Healthcare expenses are emerging as the dominant financial concern for retirement-age Americans, reflecting retirement planning conversations that are shifting beyond portfolios and toward health, lifestyle, and purpose.
A quarterly national survey of investors who are near or already in retirement from the Oath Money & Meaning Institute shows that medical costs now eclipse all other money-related fears, although most retirees remain optimistic about the year ahead and report stable or improving financial conditions despite political and economic uncertainty.
Among respondents, 81% placed healthcare costs in their top three financial worries for 2026, followed by concerns about having insufficient savings at 67%, unexpected expenses at 52%, and housing costs at 39%.
When looking back, 42% said their greatest regret was not taking better care of their physical health earlier in life. Only after that came money-related reflections, with 34% saying they wish they had worried less about finances. Another 26% would have invested more time in family and social relationships, while 24% felt they should have better planned how to use their free time in retirement.
Smaller but meaningful groups also reported wishing they had sought professional financial advice sooner (19%), developed more hobbies (18%), or prioritized mental and emotional health earlier (12%).
More than one third (37%) said their top goal for 2026 is improving physical health or fitness, while just 3% cited saving more money. Simplifying life (15%) and strengthening social ties (11%) also ranked ahead of financial objectives.
Despite widespread healthcare cost concerns, nearly three quarters of respondents described their outlook for 2026 as positive.
Physical health (73%), mental health (72%), and personal or family events (71%) were the strongest drivers of outlook, outranking the economy (69%) and politics (68%). This suggests that non-financial factors increasingly shape retirees’ sense of security.
Happiness levels also climbed sharply. Forty percent reported being happier than a year ago — double the share from Oath’s Q4 2025 survey. Only 12% said they are less happy, while 48% feel unchanged.
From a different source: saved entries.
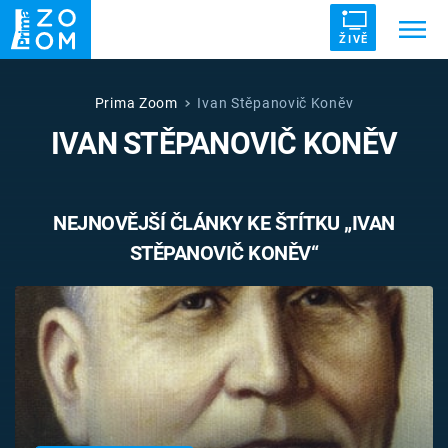
ŽIVĚ
Trendy:
ZRÁDCI
UFO
DRUHÁ SVĚTOVÁ VÁLKA
Prima Zoom
Ivan Stěpanovič Koněv
IVAN STĚPANOVIČ KONĚV
ZÁHADY
VETŘELCI DÁVNOVĚKU
NEJNOVĚJŠÍ ČLÁNKY KE ŠTÍTKU „IVAN
STĚPANOVIČ KONĚV“
Témata
Témata
Pořady
TV Program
From a financial standpoint, 46% said their situation has improved over the past year and 43% reported stability. Only 12% noted deterioration.
However, gender differences persist. Men were more likely to report financial improvement (53% versus 38% of women), while women were twice as likely as men to say their financial situation worsened (16% versus 8%). Advisors working with female retirees may need to address confidence, planning gaps, and income security more proactively.
Retirement isn’t slowing people down. Nearly half (46%) said they are busier than expected, while 31% emphasized the importance of social connections. Meanwhile, 38% highlighted the satisfaction they find in hobbies, family time, and personal goals — reinforcing that emotional and lifestyle planning are as important as financial readiness.
Retirement investors can learn a lot from folks who are already retired, and they are telling us that happiness in retirement is less about wealth and more about how they spend their time, connect with family, and care for their health,” said Rod Yancy, Founder of Oath and the Oath Money & Meaning Institute. “The industry has spent decades helping people save, but this research shows retirees also need guidance on building a life - from maintaining relationships and health to finding a purpose, as those are the non-financial aspects that makes those savings truly meaningful.”